WHAT THIS TASK INVOLVES: Print out all of the records exactly; no picture belongs in the result.

GIVEN DATA:
BEGIN

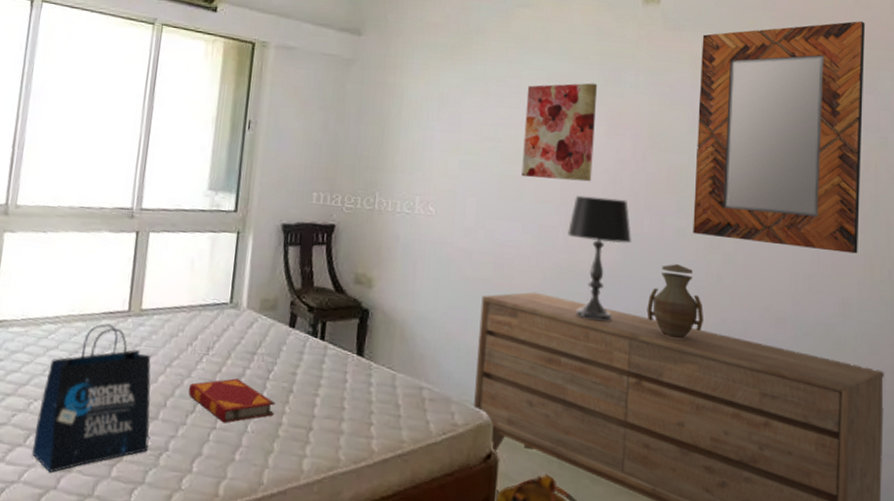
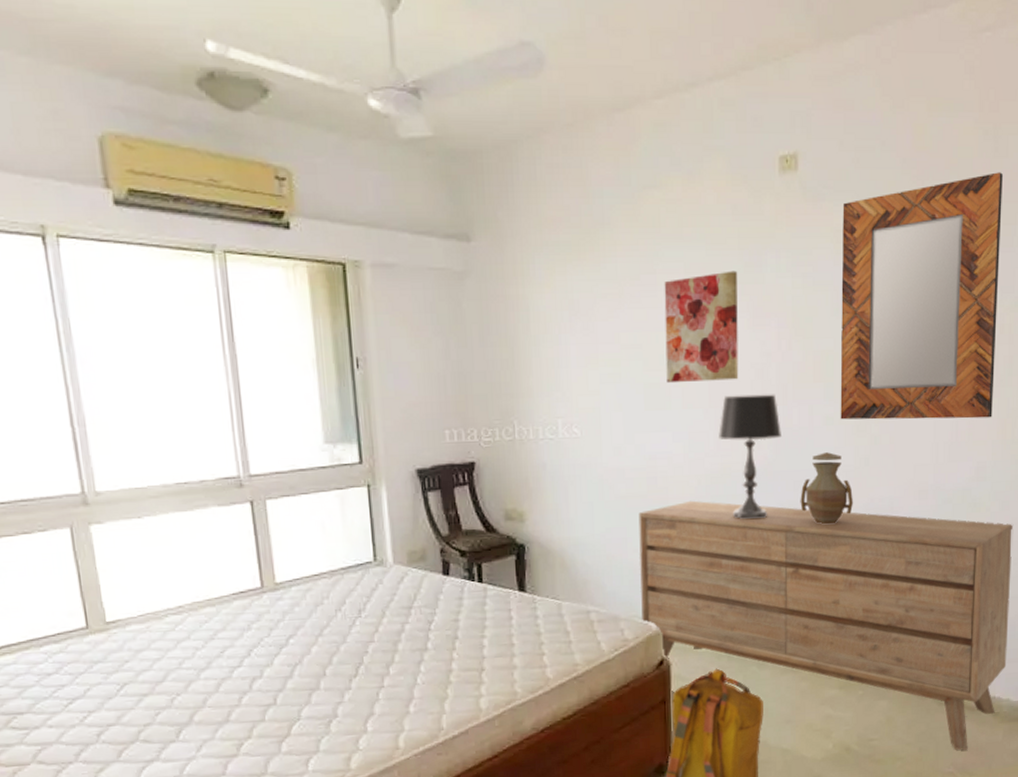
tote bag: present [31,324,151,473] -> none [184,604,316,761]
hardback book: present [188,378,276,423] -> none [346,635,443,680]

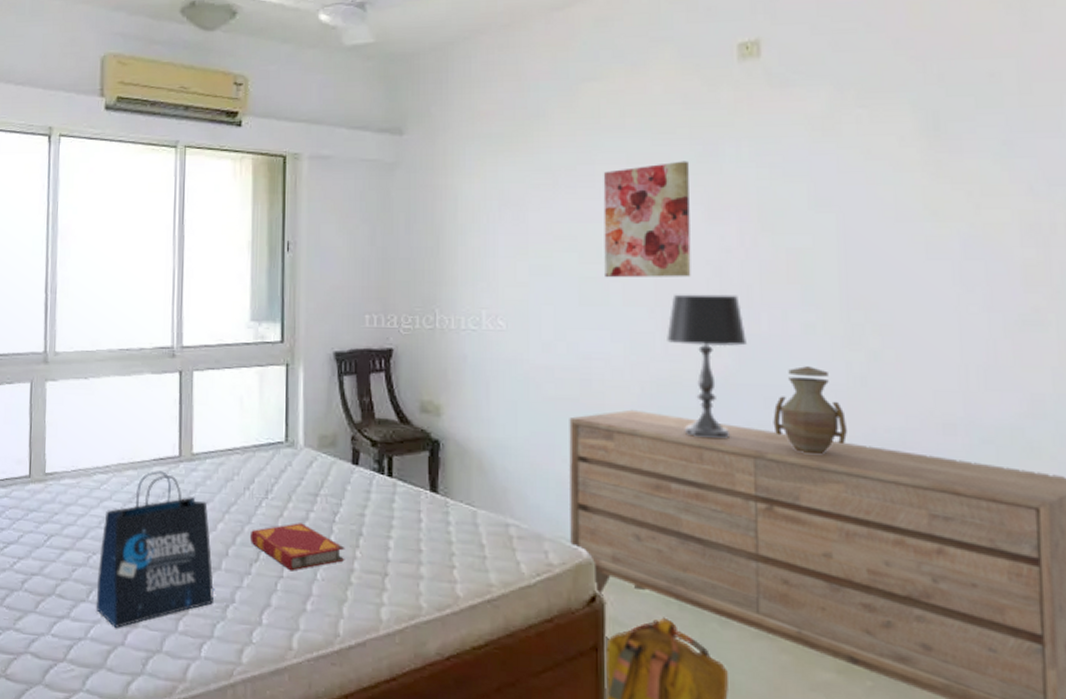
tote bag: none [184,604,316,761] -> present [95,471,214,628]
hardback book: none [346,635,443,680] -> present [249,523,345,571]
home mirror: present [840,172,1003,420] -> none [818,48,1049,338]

END

EXERCISE OUTPUT:
tote bag: present [31,324,151,473] -> none [184,604,316,761]
hardback book: present [188,378,276,423] -> none [346,635,443,680]

tote bag: none [184,604,316,761] -> present [95,471,214,628]
hardback book: none [346,635,443,680] -> present [249,523,345,571]
home mirror: present [840,172,1003,420] -> none [818,48,1049,338]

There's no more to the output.